Designing of SR latch using Cadence Virtuoso

Shivali Panwar VLSI Design – 24MEC Department of Electronics and Communication Engineering NIT Hamirpur (HP)

The bistable element is able to remember or store one bit of information. However, because it does not have any inputs, we cannot change the information bit that is stored in it. In order to change the information bit, we need to add inputs to the circuit. The simplest way to add inputs is to replace the two inverters with two NOR gates as shown in Figure 1(a). This circuit is called a SR latch. In addition to the two outputs Q and Q̅, there are two inputs S and R for set and reset respectively. Following the convention, the prime in S and R denotes that these inputs are active low. The SR latch can be in one of two states: a set state when Q = 1 or a reset state when Q = 0. The NOR gate only gives “1” when both inputs are “0”, with any other input combination the output is “0”. If we see truth table that when S and R are equal to “0”, the output Q remain the same as it was. This is memory function of SR latch because it saves the previous value. Suppose the Q output is “1” in the present state.
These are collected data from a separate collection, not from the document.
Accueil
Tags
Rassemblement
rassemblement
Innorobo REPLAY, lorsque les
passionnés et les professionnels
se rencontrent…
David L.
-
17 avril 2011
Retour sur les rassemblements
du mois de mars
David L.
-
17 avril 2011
If you know place both inputs in “0”, then the output will remain “1”. To make the SR latch go to the set state, we simply assert the S input by setting it to 0. If both gates have exactly the same delay, then they will both output a 0 at exactly the same time. Feeding the zeros back to the gate input will produce a 1, again at exactly the same time, which again will produce a 0, and so on and on. This oscillating behaviour, called the critical race, will continue forever. If the two gates do not have exactly the same delay, then the situation is similar to de-asserting one input before the other, and so the latch will go into one state or the other. However, since we do not know which is the faster gate, therefore, we do not know which state the latch will go into. Thus, the latch’s next state is undefined [4]. In order to avoid this indeterministic behaviour, we must make sure that the two inputs are never de-asserted at the same time. Note that both of them can be de-asserted, but just not at the same time. In practice, this is guaranteed by not having both of them asserted. Another reason why we do not want both inputs to be asserted is that when they are both asserted, Q is equal to Q̅, but we usually want Q to be the inverse of Q̅.

3. PRINCIPLE Latch is a digital circuit which converts its output according to its inputs instantly. To implement latches, we use different logic gates. Fig.2. SR latch symbol Fig. 3. Schematic diagram Simulating and seeing the transient analysis of CMOS SR latch are as follows: - The delay calculated is 835.6E-9 ns. The average power calculated is 1.8 microwatt.